报 告 人：Chng Eng Siong, Associate Professor, School of Computer Engineering, Nanyang Technological University, Singapore(新加坡南洋理工大学，计算机工程学院，语音与语言处理实验室)
主 持 人：谢磊教授
报告题目：A LEARNING-BASED APPROACH TO DIRECTION OF ARRIVAL ESTIMATIONIN IN NOISY AND REVERBERANT ENVIRONMENTS
We presents a learning-based approach to the task of direction of arrival estimation (DOA) from microphone array input. Traditional signal processing methods such as the classic least square (LS) method rely on strong assumptions on signal models and accurate estimations of time delay of arrival (TDOA) . They only work well in relatively clean conditions, but suffer from noise and reverberation distortions. We propose a learning-based approach that can learn from a large amount of simulated noisy and reverberant microphone array inputs for robust DOA estimation. Specifically, we extract features from the generalized cross correlation (GCC) vectors and use a multilayer perceptron neural network to learn the nonlinear mapping from such features to the DOA. One advantage of the learning based method is that as more and more training data becomes available, the DOA estimation will become more and more accurate. Experimental results on simulated data show that the proposed learning based method produces much better results than the state-of-the-art LS method. The testing results on real data recorded in meeting rooms show improved root-mean-square error (RMSE) compared to the LS method.
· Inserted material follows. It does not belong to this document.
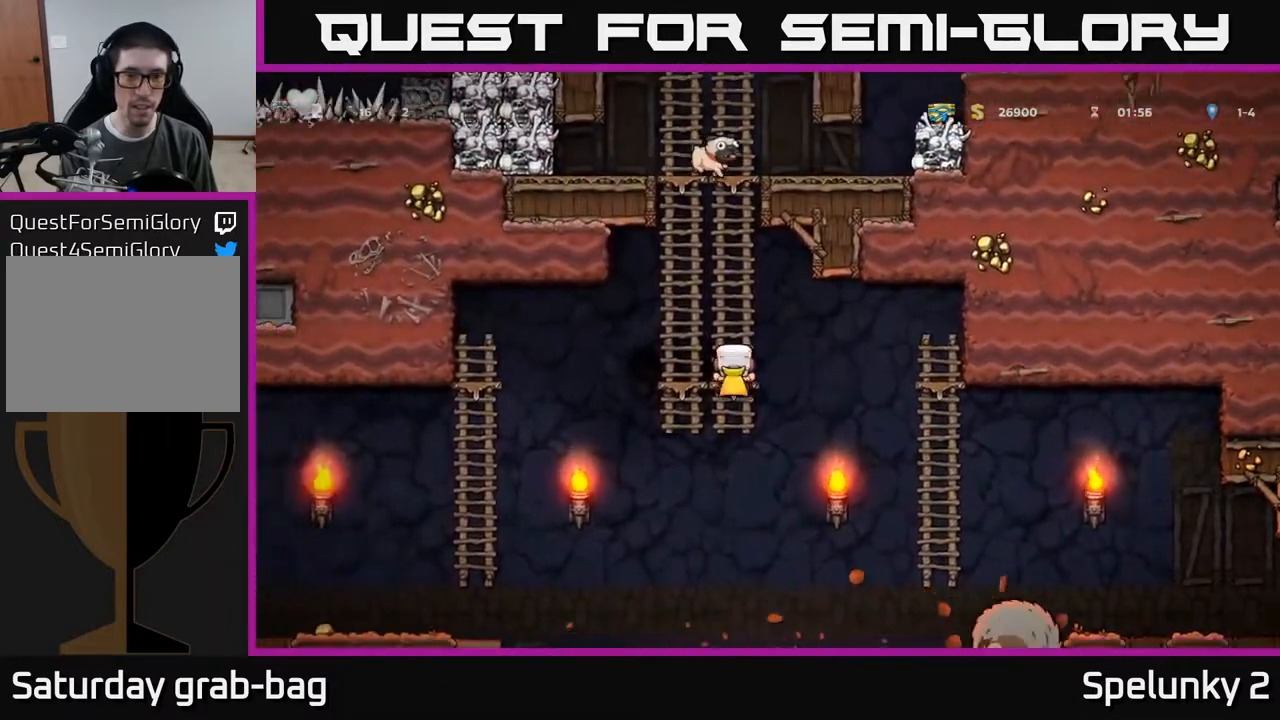
{"buttons": ["DPAD_UP"], "left_stick": "center", "right_stick": "center", "events": [[250, "A", "down"], [450, "A", "up"]]}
Chng Eng Siong is currently an Associate Professor in the School of Computer Engineering, Nanyang Technological University, Singapore. He received his BEng (Hons) in Electrical and Electronics Engineering from the University of Edinburgh, U.K in 1991, and PhD from the same University in 1996. He has worked in Riken (Japan), Institute of System Science (Singapore), Lernout and Hauspie and Knowles Electronics prior to joining NTU. He is currently leading the speech and language technology program in Emerging Research Lab at the School of Computer Engineering and his research interests are in pattern recognition, signal, speech and video processing.